*EXERCISE INSTRUCTIONS*: What lines of the data below hold the string "down"? Copy each one.

───── SOURCE RECORDS ─────

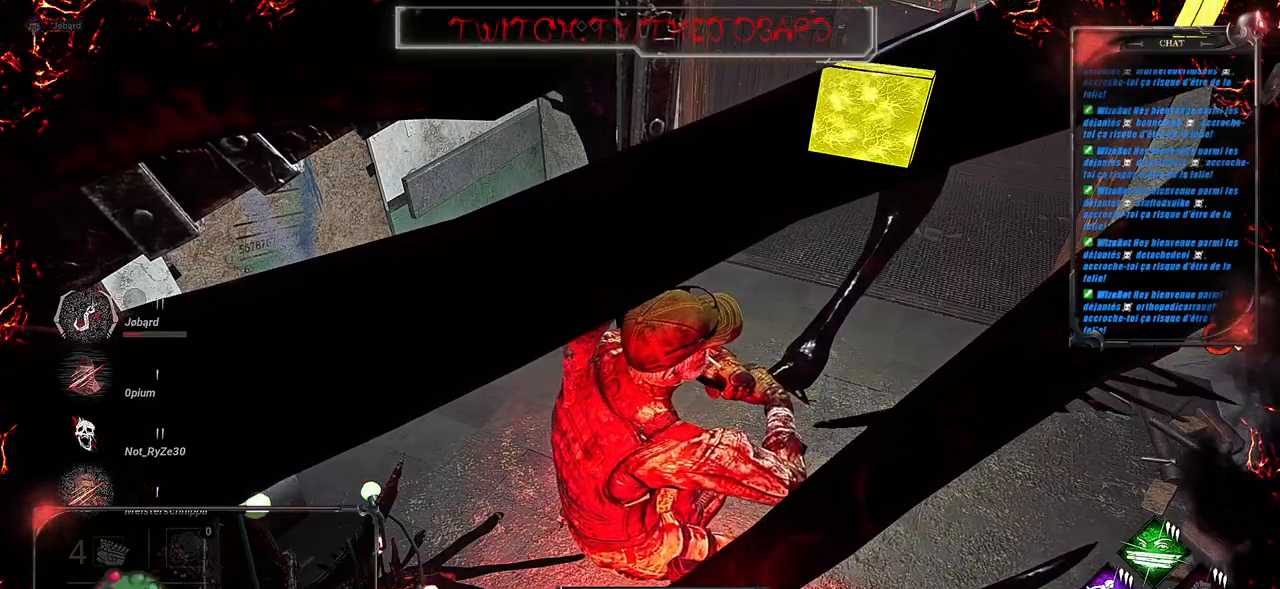
{"keys": [], "mouse": [], "events": []}
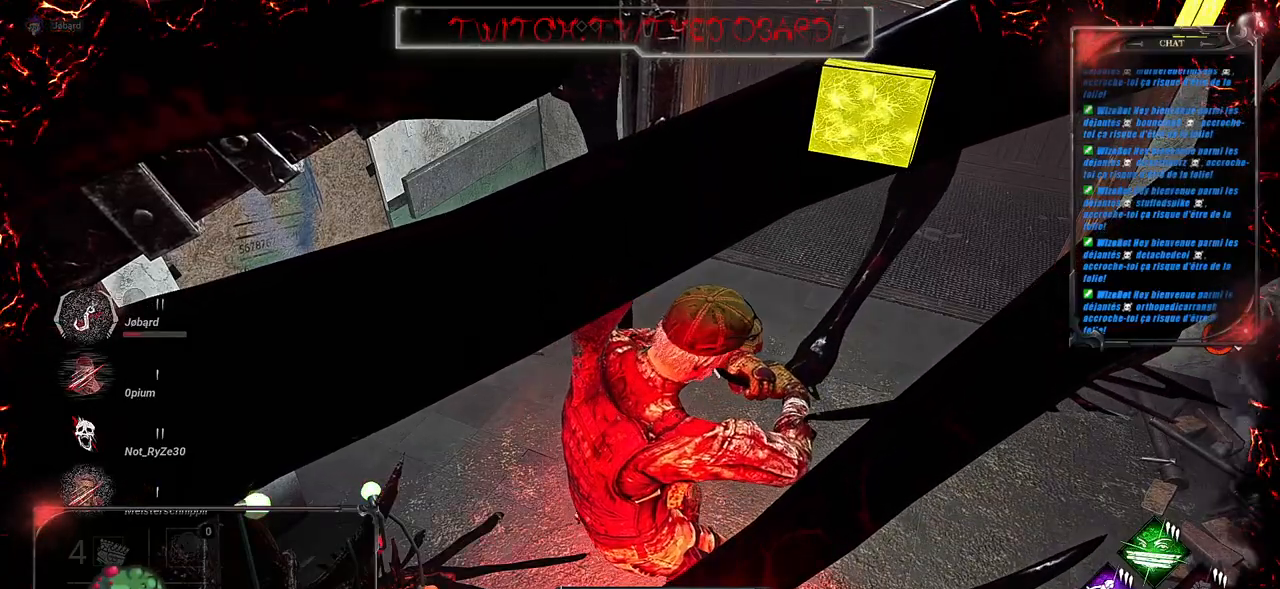
{"keys": [], "mouse": [], "events": []}
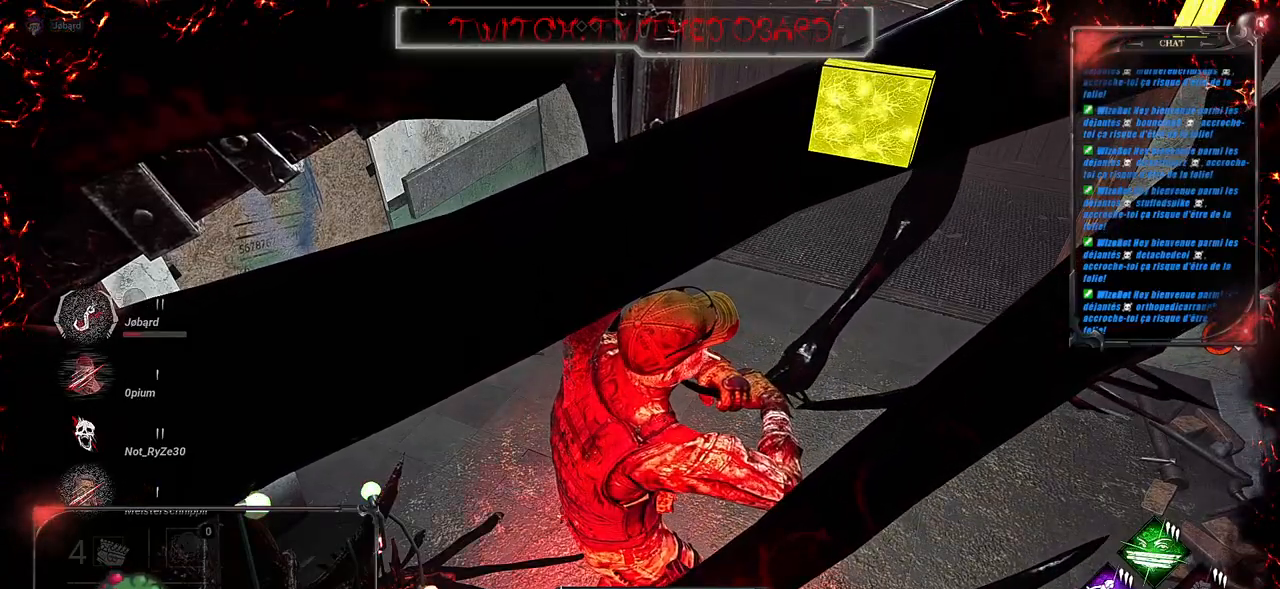
{"keys": [], "mouse": [], "events": []}
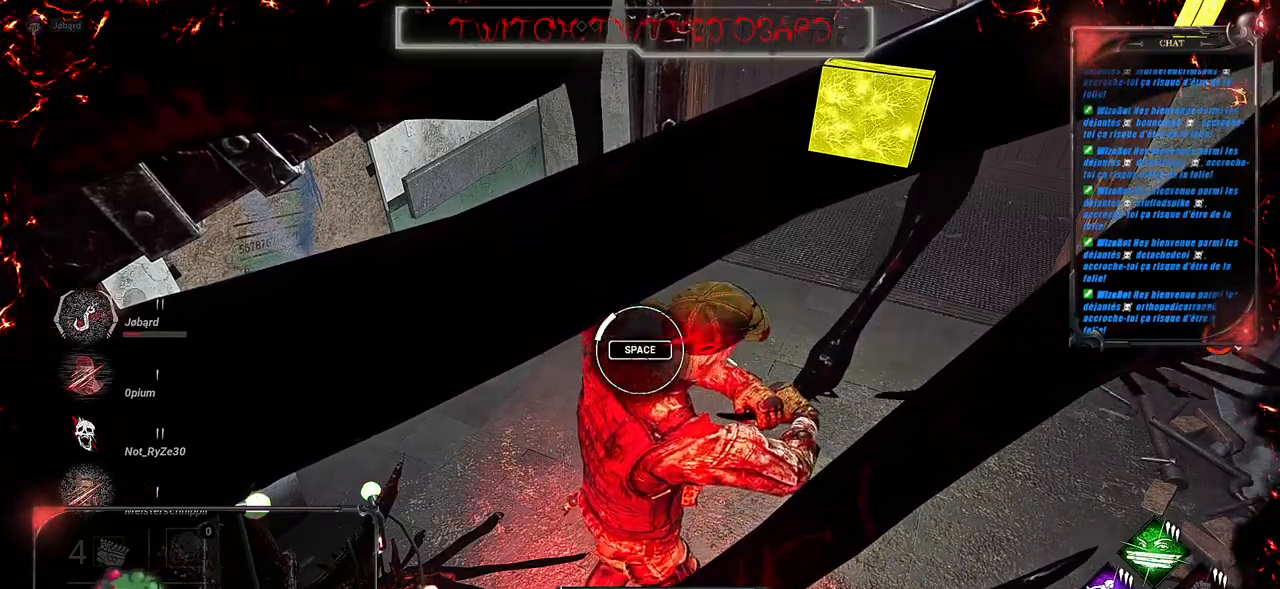
{"keys": [], "mouse": [], "events": []}
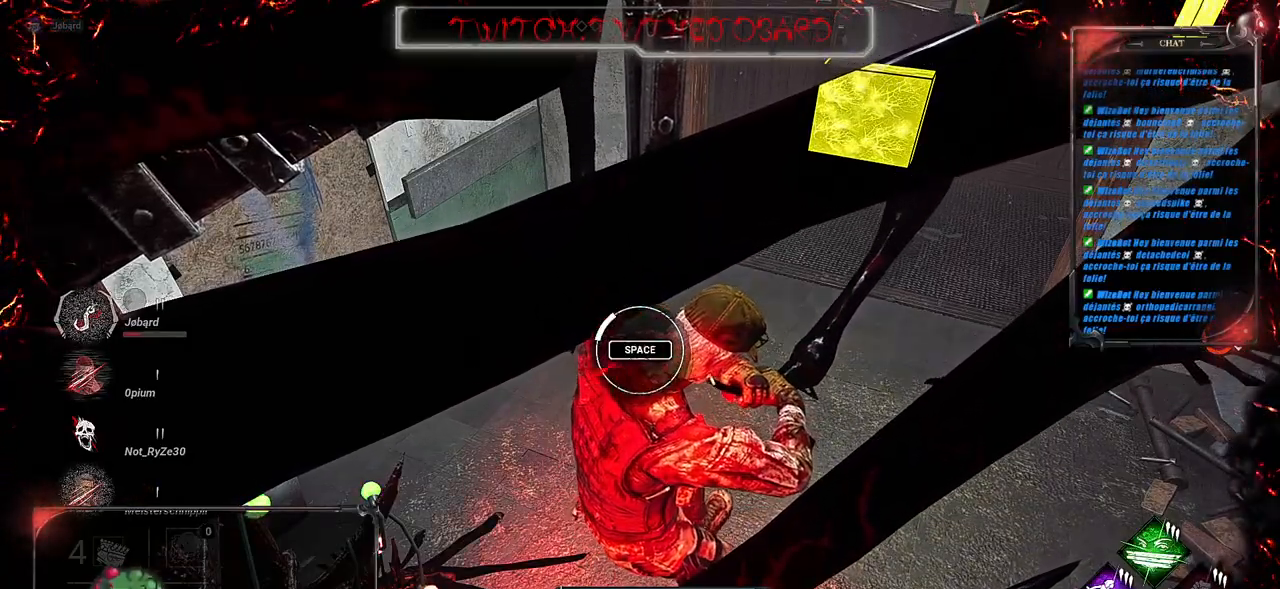
{"keys": [], "mouse": [], "events": [[100, "space", "down"], [267, "space", "up"]]}
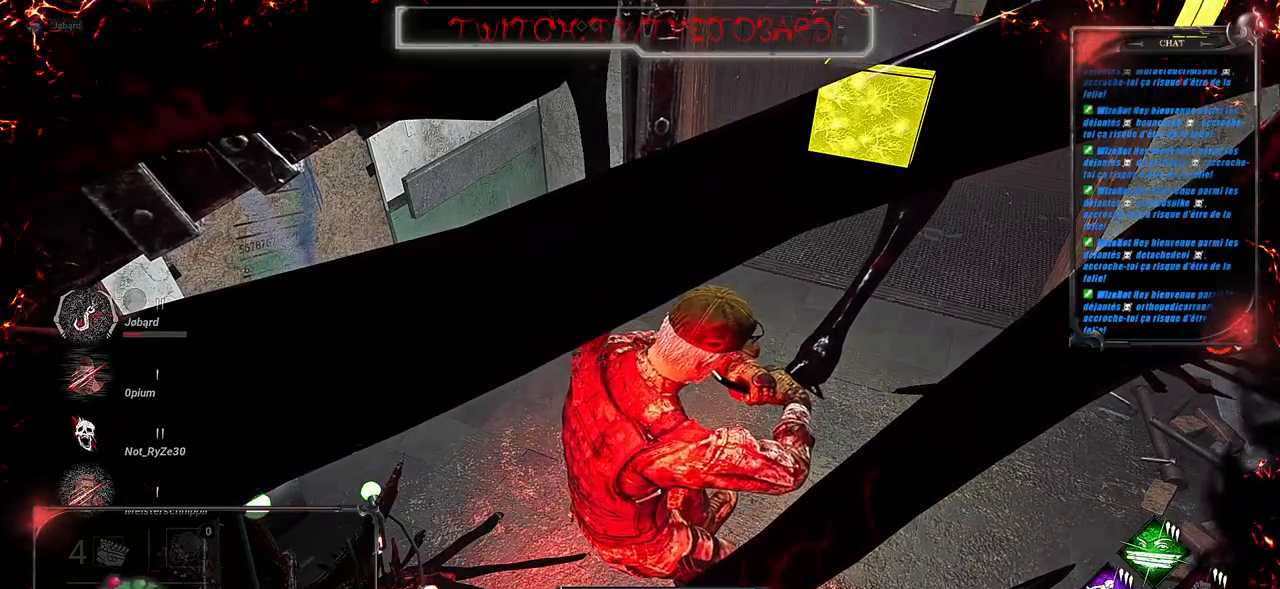
{"keys": [], "mouse": [], "events": [[33, "mouse_mb4", "down"], [283, "mouse_mb4", "up"]]}
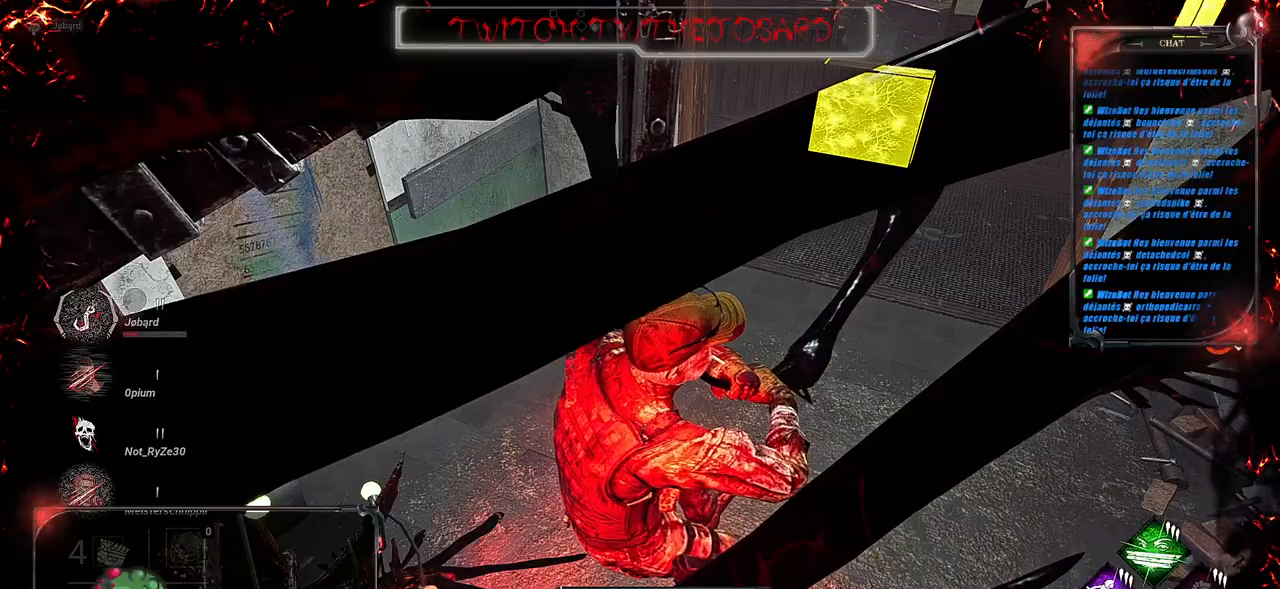
{"keys": [], "mouse": [], "events": []}
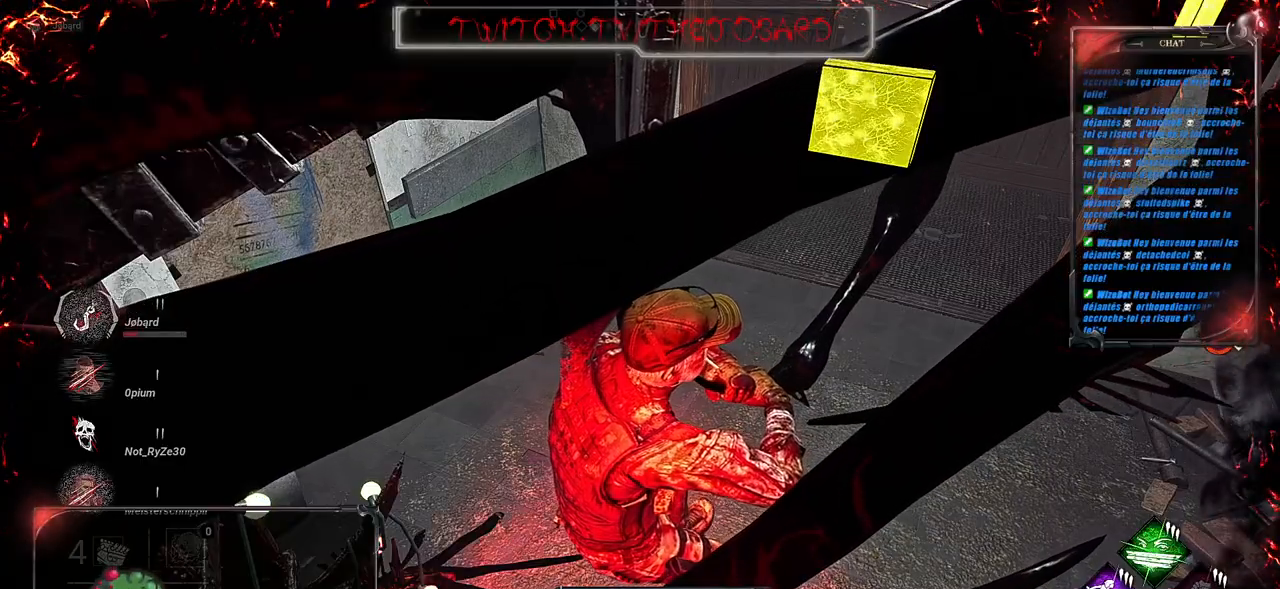
{"keys": [], "mouse": [], "events": []}
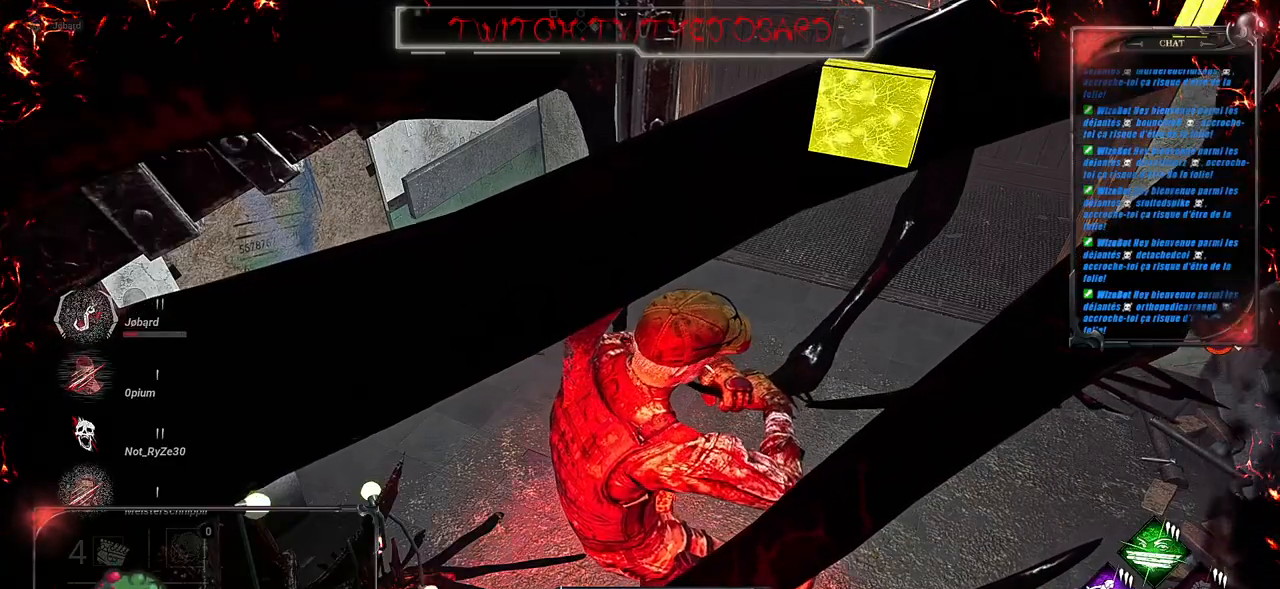
{"keys": [], "mouse": [], "events": []}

─────

*RESPONSE AREA*:
{"keys": [], "mouse": [], "events": [[100, "space", "down"], [267, "space", "up"]]}
{"keys": [], "mouse": [], "events": [[33, "mouse_mb4", "down"], [283, "mouse_mb4", "up"]]}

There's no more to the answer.